▸ To-do item
Reproduce each listing below verbatim, line for line.

[Saved data entries]
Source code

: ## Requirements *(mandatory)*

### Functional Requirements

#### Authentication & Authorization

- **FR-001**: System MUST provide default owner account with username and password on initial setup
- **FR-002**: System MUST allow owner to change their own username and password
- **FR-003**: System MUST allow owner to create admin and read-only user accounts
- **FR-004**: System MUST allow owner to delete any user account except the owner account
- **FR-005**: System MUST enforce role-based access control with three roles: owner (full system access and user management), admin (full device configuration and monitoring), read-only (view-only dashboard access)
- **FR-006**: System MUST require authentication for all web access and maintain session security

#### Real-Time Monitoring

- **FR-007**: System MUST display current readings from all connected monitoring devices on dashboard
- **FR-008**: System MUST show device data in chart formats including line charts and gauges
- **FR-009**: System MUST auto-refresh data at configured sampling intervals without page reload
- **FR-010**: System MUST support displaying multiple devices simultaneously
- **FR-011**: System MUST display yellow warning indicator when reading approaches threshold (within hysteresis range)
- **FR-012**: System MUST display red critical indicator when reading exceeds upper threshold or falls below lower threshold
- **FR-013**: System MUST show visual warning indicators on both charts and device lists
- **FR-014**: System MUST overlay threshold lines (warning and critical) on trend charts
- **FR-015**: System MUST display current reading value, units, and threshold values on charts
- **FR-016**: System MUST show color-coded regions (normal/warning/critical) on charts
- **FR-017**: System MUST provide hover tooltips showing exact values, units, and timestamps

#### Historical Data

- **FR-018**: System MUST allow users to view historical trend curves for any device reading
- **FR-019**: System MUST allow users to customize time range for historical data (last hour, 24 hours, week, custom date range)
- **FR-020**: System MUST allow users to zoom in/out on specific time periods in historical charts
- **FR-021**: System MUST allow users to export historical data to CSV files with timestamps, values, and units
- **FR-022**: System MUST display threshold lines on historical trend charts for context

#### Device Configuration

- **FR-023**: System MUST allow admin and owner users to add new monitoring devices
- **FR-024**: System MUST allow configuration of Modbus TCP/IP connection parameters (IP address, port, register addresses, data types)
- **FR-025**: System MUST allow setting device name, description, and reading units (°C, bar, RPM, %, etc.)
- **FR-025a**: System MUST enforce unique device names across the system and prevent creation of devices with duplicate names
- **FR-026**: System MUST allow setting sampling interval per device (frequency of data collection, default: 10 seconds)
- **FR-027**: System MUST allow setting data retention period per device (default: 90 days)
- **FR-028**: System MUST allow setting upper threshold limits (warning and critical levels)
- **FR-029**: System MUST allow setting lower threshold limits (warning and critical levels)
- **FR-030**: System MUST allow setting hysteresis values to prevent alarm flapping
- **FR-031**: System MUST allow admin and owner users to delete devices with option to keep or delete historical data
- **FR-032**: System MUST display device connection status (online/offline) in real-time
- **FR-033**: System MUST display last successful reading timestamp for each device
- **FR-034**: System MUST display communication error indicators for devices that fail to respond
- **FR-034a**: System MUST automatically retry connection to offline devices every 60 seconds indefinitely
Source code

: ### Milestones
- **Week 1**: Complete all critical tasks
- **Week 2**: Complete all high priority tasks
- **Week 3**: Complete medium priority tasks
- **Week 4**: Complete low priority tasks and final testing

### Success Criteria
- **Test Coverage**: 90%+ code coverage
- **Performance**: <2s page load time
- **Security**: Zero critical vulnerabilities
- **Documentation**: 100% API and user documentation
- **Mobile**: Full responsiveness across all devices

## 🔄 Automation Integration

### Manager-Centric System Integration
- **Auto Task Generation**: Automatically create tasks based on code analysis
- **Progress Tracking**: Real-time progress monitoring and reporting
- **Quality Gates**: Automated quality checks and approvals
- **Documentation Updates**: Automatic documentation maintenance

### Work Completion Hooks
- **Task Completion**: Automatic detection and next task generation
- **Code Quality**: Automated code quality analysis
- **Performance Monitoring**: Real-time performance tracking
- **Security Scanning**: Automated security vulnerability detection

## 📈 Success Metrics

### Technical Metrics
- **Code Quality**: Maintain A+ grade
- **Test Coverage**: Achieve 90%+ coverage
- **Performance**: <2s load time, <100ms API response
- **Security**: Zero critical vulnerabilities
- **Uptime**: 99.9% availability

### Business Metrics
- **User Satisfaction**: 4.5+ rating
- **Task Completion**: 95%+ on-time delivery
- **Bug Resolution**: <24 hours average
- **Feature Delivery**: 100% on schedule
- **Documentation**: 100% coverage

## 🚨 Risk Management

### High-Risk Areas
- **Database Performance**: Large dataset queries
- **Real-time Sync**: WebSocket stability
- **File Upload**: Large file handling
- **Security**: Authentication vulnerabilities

▸ Answer for the task
Source code

: ## Requirements *(mandatory)*

### Functional Requirements

#### Authentication & Authorization

- **FR-001**: System MUST provide default owner account with username and password on initial setup
- **FR-002**: System MUST allow owner to change their own username and password
- **FR-003**: System MUST allow owner to create admin and read-only user accounts
- **FR-004**: System MUST allow owner to delete any user account except the owner account
- **FR-005**: System MUST enforce role-based access control with three roles: owner (full system access and user management), admin (full device configuration and monitoring), read-only (view-only dashboard access)
- **FR-006**: System MUST require authentication for all web access and maintain session security

#### Real-Time Monitoring

- **FR-007**: System MUST display current readings from all connected monitoring devices on dashboard
- **FR-008**: System MUST show device data in chart formats including line charts and gauges
- **FR-009**: System MUST auto-refresh data at configured sampling intervals without page reload
- **FR-010**: System MUST support displaying multiple devices simultaneously
- **FR-011**: System MUST display yellow warning indicator when reading approaches threshold (within hysteresis range)
- **FR-012**: System MUST display red critical indicator when reading exceeds upper threshold or falls below lower threshold
- **FR-013**: System MUST show visual warning indicators on both charts and device lists
- **FR-014**: System MUST overlay threshold lines (warning and critical) on trend charts
- **FR-015**: System MUST display current reading value, units, and threshold values on charts
- **FR-016**: System MUST show color-coded regions (normal/warning/critical) on charts
- **FR-017**: System MUST provide hover tooltips showing exact values, units, and timestamps

#### Historical Data

- **FR-018**: System MUST allow users to view historical trend curves for any device reading
- **FR-019**: System MUST allow users to customize time range for historical data (last hour, 24 hours, week, custom date range)
- **FR-020**: System MUST allow users to zoom in/out on specific time periods in historical charts
- **FR-021**: System MUST allow users to export historical data to CSV files with timestamps, values, and units
- **FR-022**: System MUST display threshold lines on historical trend charts for context

#### Device Configuration

- **FR-023**: System MUST allow admin and owner users to add new monitoring devices
- **FR-024**: System MUST allow configuration of Modbus TCP/IP connection parameters (IP address, port, register addresses, data types)
- **FR-025**: System MUST allow setting device name, description, and reading units (°C, bar, RPM, %, etc.)
- **FR-025a**: System MUST enforce unique device names across the system and prevent creation of devices with duplicate names
- **FR-026**: System MUST allow setting sampling interval per device (frequency of data collection, default: 10 seconds)
- **FR-027**: System MUST allow setting data retention period per device (default: 90 days)
- **FR-028**: System MUST allow setting upper threshold limits (warning and critical levels)
- **FR-029**: System MUST allow setting lower threshold limits (warning and critical levels)
- **FR-030**: System MUST allow setting hysteresis values to prevent alarm flapping
- **FR-031**: System MUST allow admin and owner users to delete devices with option to keep or delete historical data
- **FR-032**: System MUST display device connection status (online/offline) in real-time
- **FR-033**: System MUST display last successful reading timestamp for each device
- **FR-034**: System MUST display communication error indicators for devices that fail to respond
- **FR-034a**: System MUST automatically retry connection to offline devices every 60 seconds indefinitely
Source code

: ### Milestones
- **Week 1**: Complete all critical tasks
- **Week 2**: Complete all high priority tasks
- **Week 3**: Complete medium priority tasks
- **Week 4**: Complete low priority tasks and final testing

### Success Criteria
- **Test Coverage**: 90%+ code coverage
- **Performance**: <2s page load time
- **Security**: Zero critical vulnerabilities
- **Documentation**: 100% API and user documentation
- **Mobile**: Full responsiveness across all devices

## 🔄 Automation Integration

### Manager-Centric System Integration
- **Auto Task Generation**: Automatically create tasks based on code analysis
- **Progress Tracking**: Real-time progress monitoring and reporting
- **Quality Gates**: Automated quality checks and approvals
- **Documentation Updates**: Automatic documentation maintenance

### Work Completion Hooks
- **Task Completion**: Automatic detection and next task generation
- **Code Quality**: Automated code quality analysis
- **Performance Monitoring**: Real-time performance tracking
- **Security Scanning**: Automated security vulnerability detection

## 📈 Success Metrics

### Technical Metrics
- **Code Quality**: Maintain A+ grade
- **Test Coverage**: Achieve 90%+ coverage
- **Performance**: <2s load time, <100ms API response
- **Security**: Zero critical vulnerabilities
- **Uptime**: 99.9% availability

### Business Metrics
- **User Satisfaction**: 4.5+ rating
- **Task Completion**: 95%+ on-time delivery
- **Bug Resolution**: <24 hours average
- **Feature Delivery**: 100% on schedule
- **Documentation**: 100% coverage

## 🚨 Risk Management

### High-Risk Areas
- **Database Performance**: Large dataset queries
- **Real-time Sync**: WebSocket stability
- **File Upload**: Large file handling
- **Security**: Authentication vulnerabilities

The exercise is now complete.